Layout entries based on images

-- start --

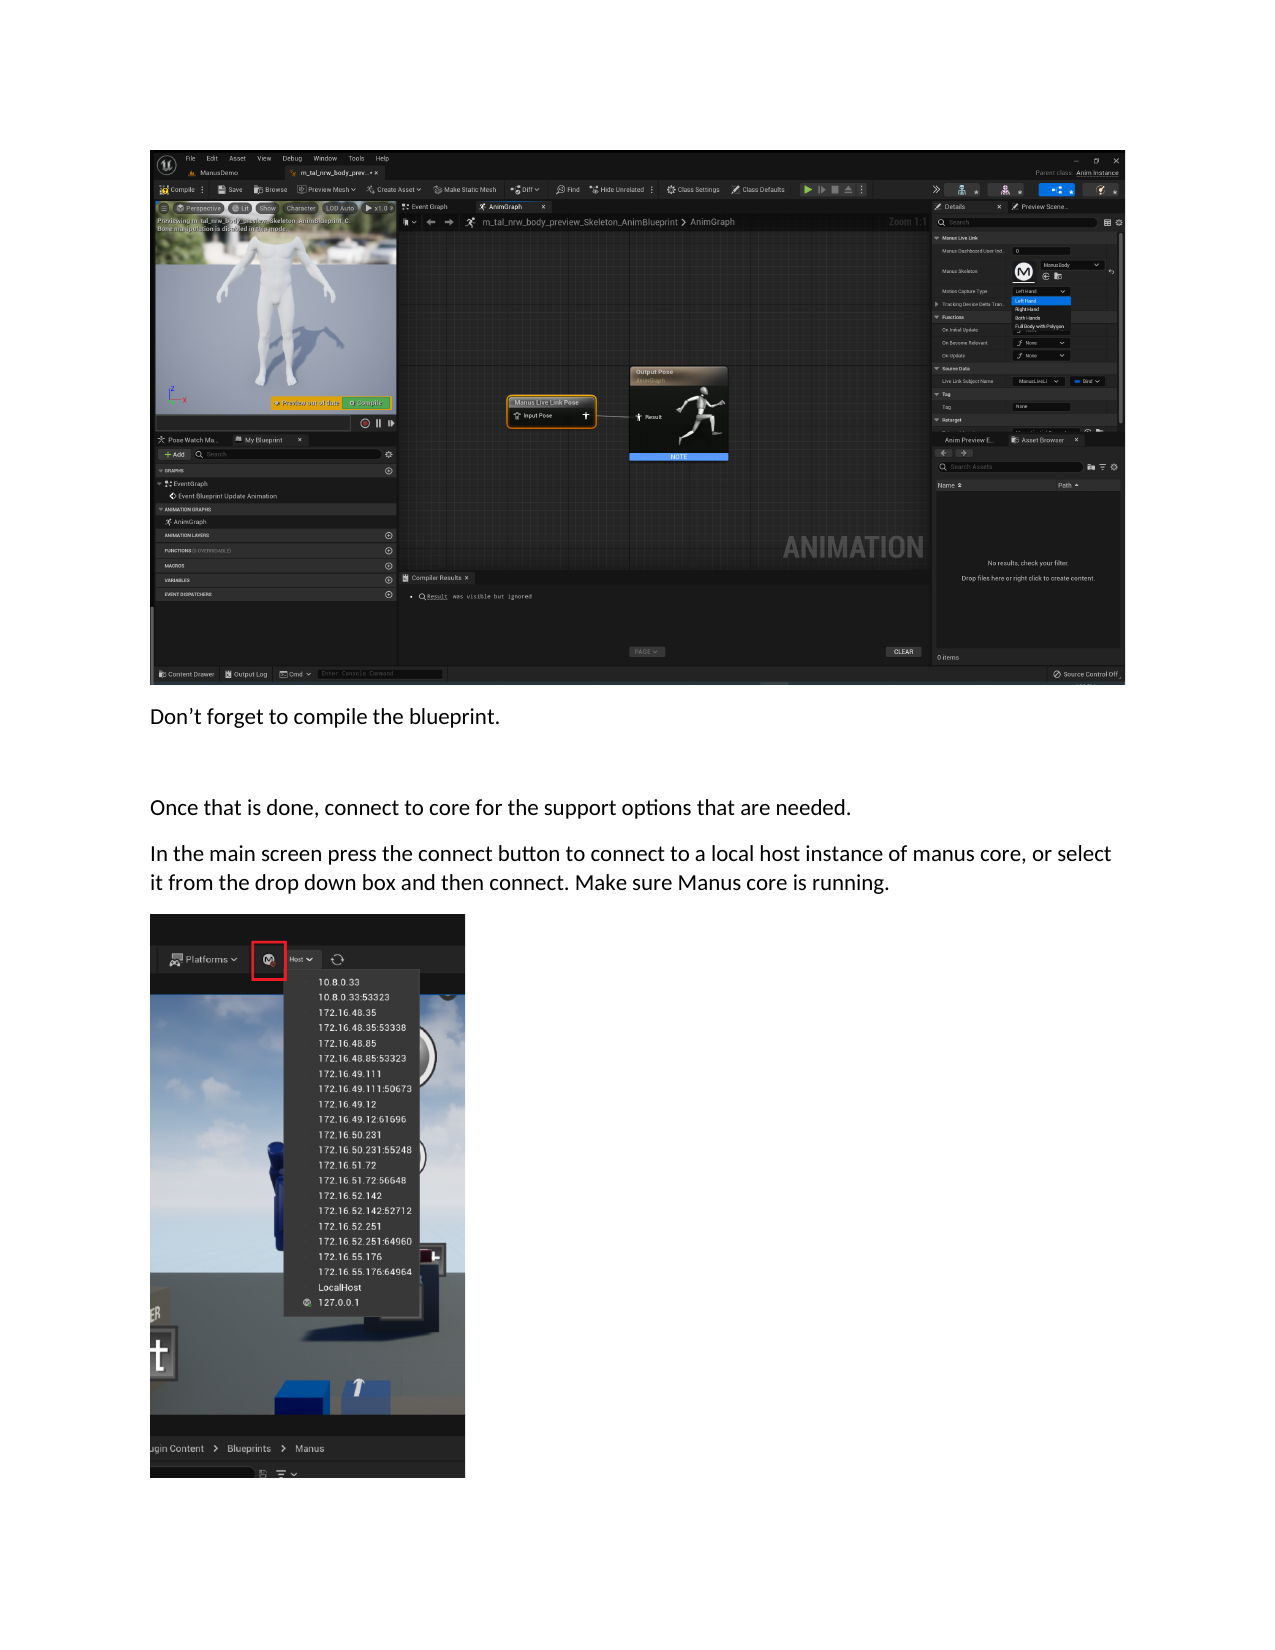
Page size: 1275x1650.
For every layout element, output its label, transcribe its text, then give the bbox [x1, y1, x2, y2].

text Don’t forget to compile the blueprint. [150, 702, 1125, 730]
text Once that is done, connect to core for the support options that are needed. [150, 793, 1125, 822]
text In the main screen press the connect button to connect to a local host instance of manus core, or select it from the drop down box and then connect. Make sure Manus core is running. [150, 839, 1125, 896]
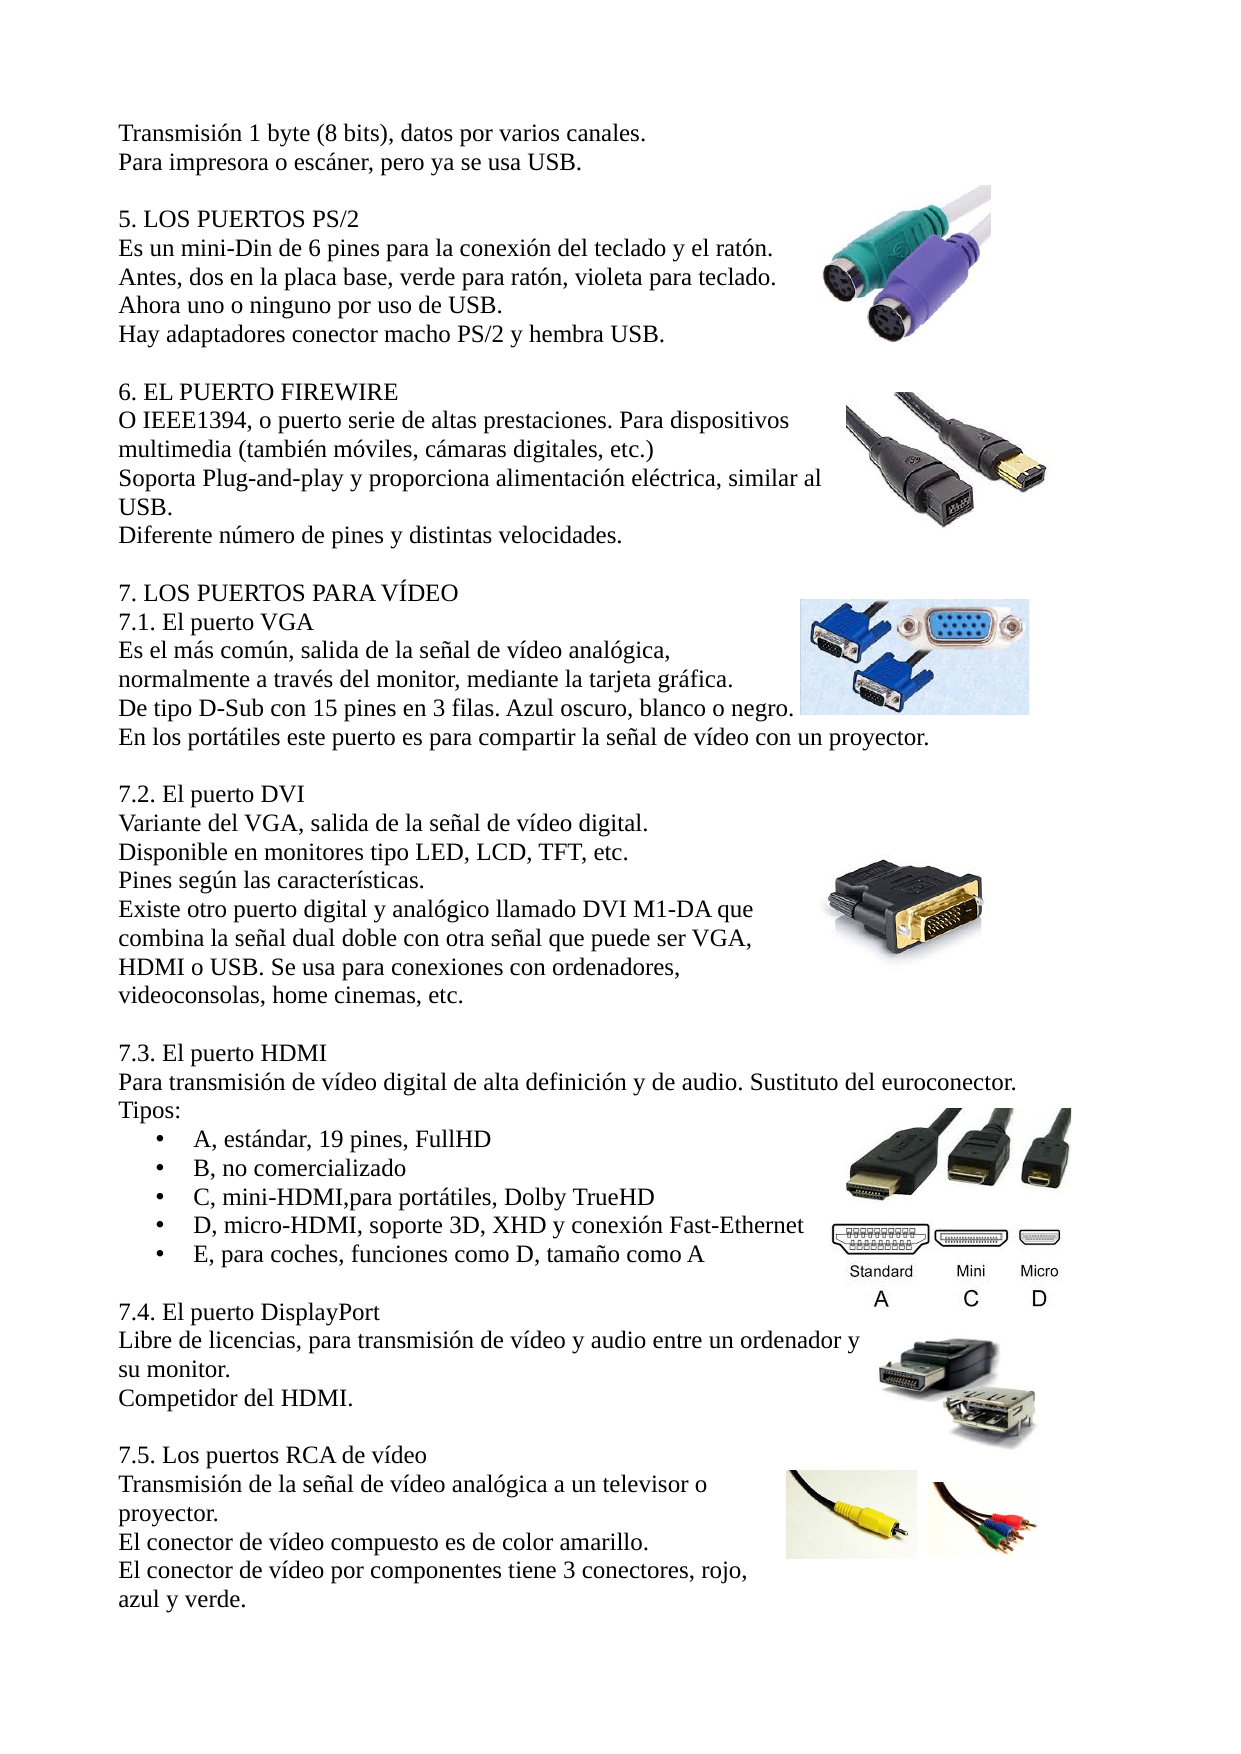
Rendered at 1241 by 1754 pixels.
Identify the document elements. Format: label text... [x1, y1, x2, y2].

text O IEEE1394, o puerto serie de altas prestaciones. Para dispositivos multimedia (también móviles, cámaras digitales, etc.) [118, 406, 846, 463]
picture [816, 801, 1002, 987]
text [991, 262, 1122, 291]
text Variante del VGA, salida de la señal de vídeo digital. [118, 808, 816, 837]
text [1002, 808, 1122, 837]
text [1041, 1527, 1122, 1556]
text Competidor del HDMI. [118, 1383, 874, 1412]
picture [846, 392, 1057, 545]
text 7.4. El puerto DisplayPort [118, 1297, 1122, 1326]
text [991, 233, 1122, 262]
list [1072, 1239, 1122, 1268]
picture [807, 185, 991, 369]
text Para transmisión de vídeo digital de alta definición y de audio. Sustituto del euroconector. [118, 1067, 1122, 1096]
text [991, 204, 1122, 233]
picture [800, 599, 1030, 715]
picture [874, 1329, 1045, 1453]
text [1030, 607, 1122, 636]
list D, micro-HDMI, soporte 3D, XHD y conexión Fast-Ethernet [156, 1211, 829, 1239]
list B, no comercializado [156, 1153, 829, 1182]
text 6. EL PUERTO FIREWIRE [118, 377, 1122, 406]
text El conector de vídeo compuesto es de color amarillo. [118, 1527, 785, 1556]
text Diferente número de pines y distintas velocidades. [118, 521, 1122, 549]
text [1057, 406, 1122, 463]
list C, mini-HDMI,para portátiles, Dolby TrueHD [156, 1182, 829, 1211]
text Para impresora o escáner, pero ya se usa USB. [118, 147, 1122, 176]
text Soporta Plug-and-play y proporciona alimentación eléctrica, similar al USB. [118, 463, 846, 521]
picture [785, 1470, 918, 1559]
list A, estándar, 19 pines, FullHD [156, 1124, 829, 1153]
text [991, 291, 1122, 319]
text [1030, 636, 1122, 693]
list [1072, 1211, 1122, 1239]
text 7. LOS PUERTOS PARA VÍDEO [118, 578, 1122, 607]
text Es el más común, salida de la señal de vídeo analógica, normalmente a través del monitor, mediante la tarjeta gráfica. [118, 636, 800, 693]
text 7.3. El puerto HDMI [118, 1038, 1122, 1067]
picture [829, 1108, 1072, 1316]
text [1057, 463, 1122, 521]
list [1072, 1124, 1122, 1153]
text 7.5. Los puertos RCA de vídeo [118, 1441, 1122, 1469]
text Ahora uno o ninguno por uso de USB. [118, 291, 807, 319]
list [1072, 1153, 1122, 1182]
text Disponible en monitores tipo LED, LCD, TFT, etc. [118, 837, 816, 866]
text 7.1. El puerto VGA [118, 607, 800, 636]
text Hay adaptadores conector macho PS/2 y hembra USB. [118, 319, 807, 348]
text 7.2. El puerto DVI [118, 779, 1122, 808]
text Existe otro puerto digital y analógico llamado DVI M1-DA que combina la señal dual doble con otra señal que puede ser VGA, HDMI o USB. Se usa para conexiones con ordenadores, videoconsolas, home cinemas, etc. [118, 894, 1122, 1009]
text El conector de vídeo por componentes tiene 3 conectores, rojo, azul y verde. [118, 1556, 1122, 1613]
text Pines según las características. [118, 866, 816, 894]
text 5. LOS PUERTOS PS/2 [118, 204, 807, 233]
text Transmisión de la señal de vídeo analógica a un televisor o proyector. [118, 1469, 1122, 1527]
text Tipos: [118, 1096, 1122, 1124]
list [1072, 1182, 1122, 1211]
text [1045, 1383, 1122, 1412]
text [1002, 866, 1122, 894]
text Libre de licencias, para transmisión de vídeo y audio entre un ordenador y su monitor. [118, 1326, 1122, 1383]
text [991, 319, 1122, 348]
text Antes, dos en la placa base, verde para ratón, violeta para teclado. [118, 262, 807, 291]
picture [926, 1482, 1041, 1556]
text Es un mini-Din de 6 pines para la conexión del teclado y el ratón. [118, 233, 807, 262]
text De tipo D-Sub con 15 pines en 3 filas. Azul oscuro, blanco o negro. [118, 693, 1122, 722]
text En los portátiles este puerto es para compartir la señal de vídeo con un proyector. [118, 722, 1122, 751]
text [1002, 837, 1122, 866]
text Transmisión 1 byte (8 bits), datos por varios canales. [118, 118, 1122, 147]
list E, para coches, funciones como D, tamaño como A [156, 1239, 829, 1268]
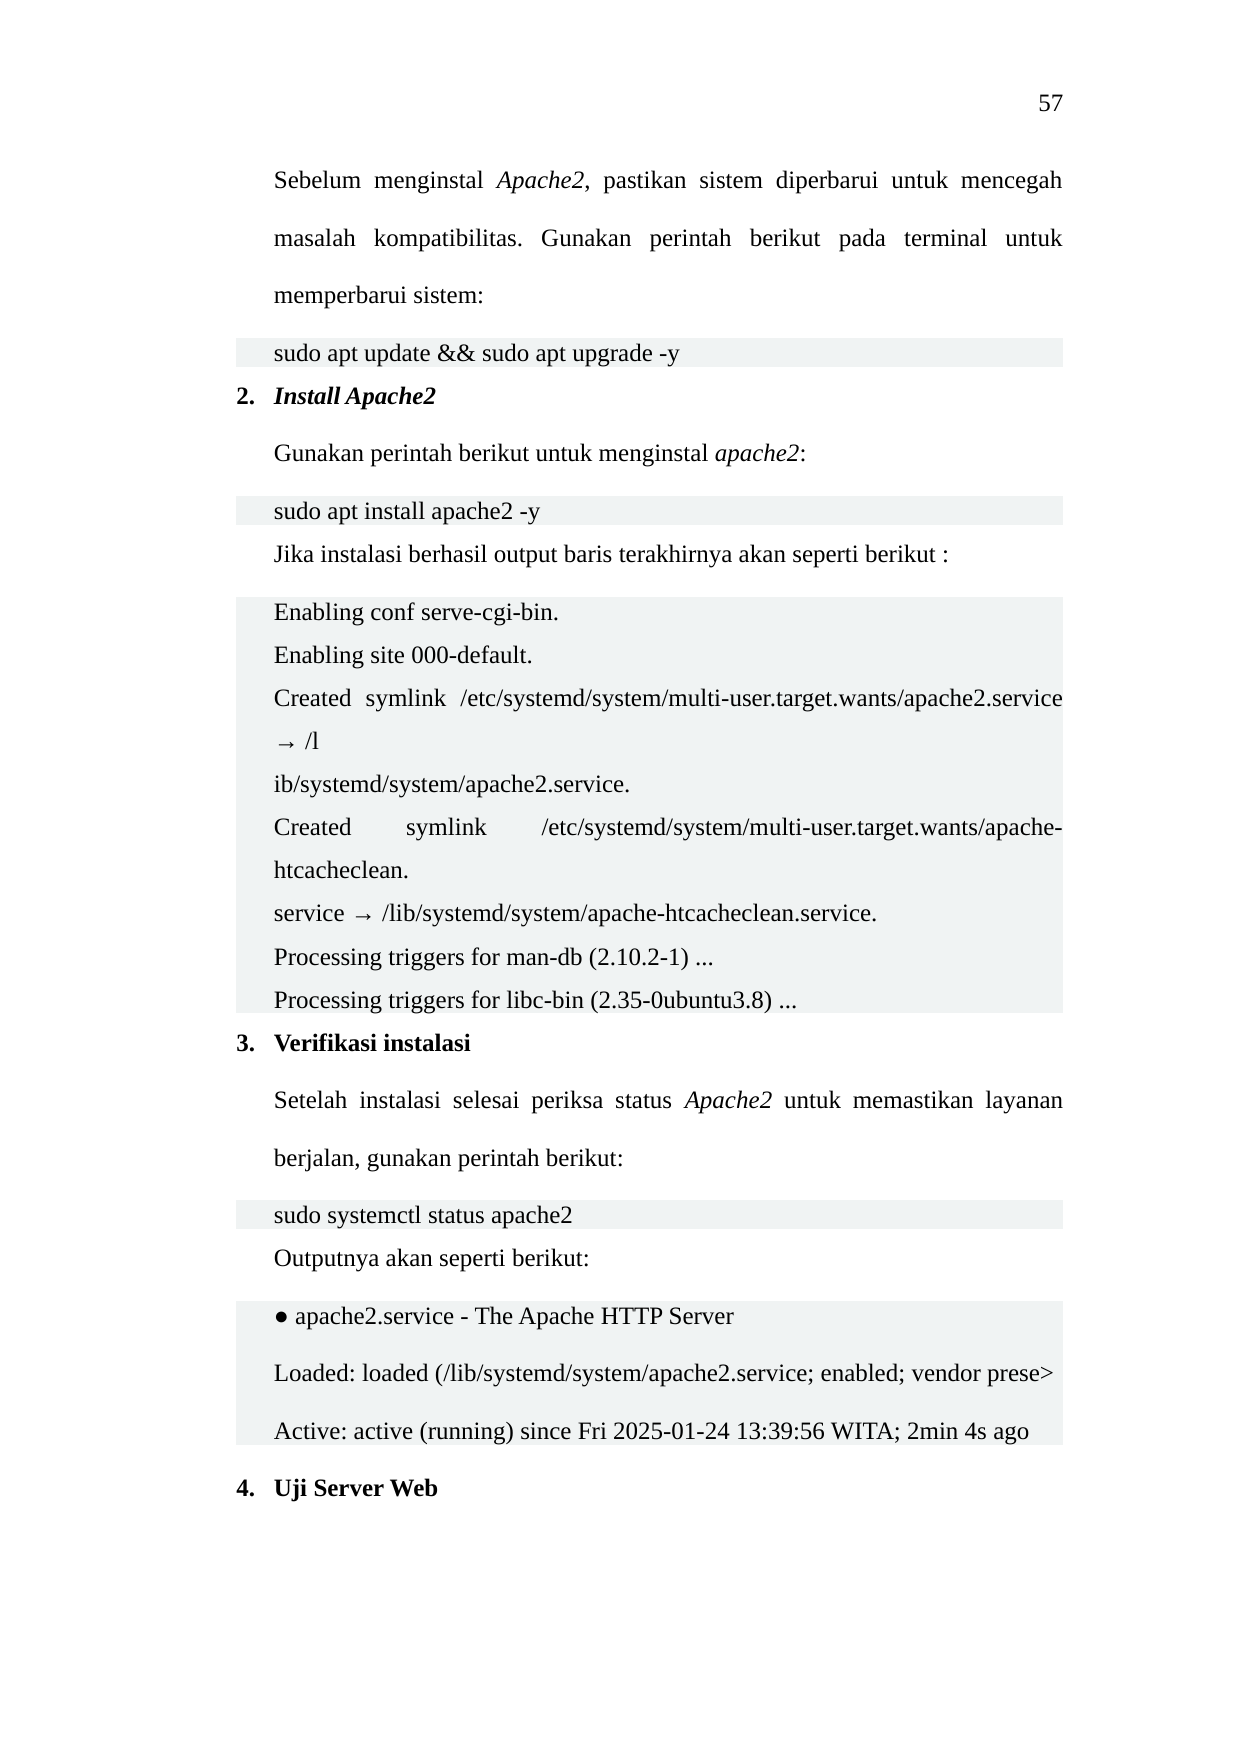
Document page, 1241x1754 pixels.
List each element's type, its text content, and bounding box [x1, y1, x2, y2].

list Processing triggers for libc-bin (2.35-0ubuntu3.8) ... [236, 985, 1063, 1013]
list Created symlink /etc/systemd/system/multi-user.target.wants/apache2.service → /l [236, 683, 1063, 755]
list sudo apt update && sudo apt upgrade -y [236, 338, 1063, 367]
list ib/systemd/system/apache2.service. [236, 769, 1063, 798]
list Jika instalasi berhasil output baris terakhirnya akan seperti berikut : [236, 539, 1063, 568]
list Enabling site 000-default. [236, 640, 1063, 668]
list Outputnya akan seperti berikut: [236, 1243, 1063, 1272]
list ● apache2.service - The Apache HTTP Server [236, 1301, 1063, 1330]
list Enabling conf serve-cgi-bin. [236, 597, 1063, 625]
list Loaded: loaded (/lib/systemd/system/apache2.service; enabled; vendor prese> [236, 1358, 1063, 1387]
list sudo apt install apache2 -y [236, 496, 1063, 525]
list Gunakan perintah berikut untuk menginstal apache2: [236, 438, 1063, 467]
list Sebelum menginstal Apache2, pastikan sistem diperbarui untuk mencegah masalah kompatibilitas. Gunakan perintah berikut pada terminal untuk memperbarui sistem: [236, 165, 1063, 309]
list Created symlink /etc/systemd/system/multi-user.target.wants/apache-htcacheclean. [236, 812, 1063, 884]
list Uji Server Web [236, 1473, 1063, 1502]
list Processing triggers for man-db (2.10.2-1) ... [236, 942, 1063, 970]
list sudo systemctl status apache2 [236, 1200, 1063, 1229]
list Setelah instalasi selesai periksa status Apache2 untuk memastikan layanan berjalan, gunakan perintah berikut: [236, 1085, 1063, 1172]
list Install Apache2 [236, 381, 1063, 410]
list Active: active (running) since Fri 2025-01-24 13:39:56 WITA; 2min 4s ago [236, 1416, 1063, 1445]
list service → /lib/systemd/system/apache-htcacheclean.service. [236, 898, 1063, 927]
list Verifikasi instalasi [236, 1028, 1063, 1057]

-- end --

- What you are asked to do:
Write out, word for word, the lines of the data from the line containing "text O IEEE1394, o" through the line containing "text [991, 262, 1122, 291]", including both of those lines.

- In response:
text O IEEE1394, o puerto serie de altas prestaciones. Para dispositivos multimedia (también móviles, cámaras digitales, etc.) [118, 406, 846, 463]
picture [816, 801, 1002, 987]
text [991, 262, 1122, 291]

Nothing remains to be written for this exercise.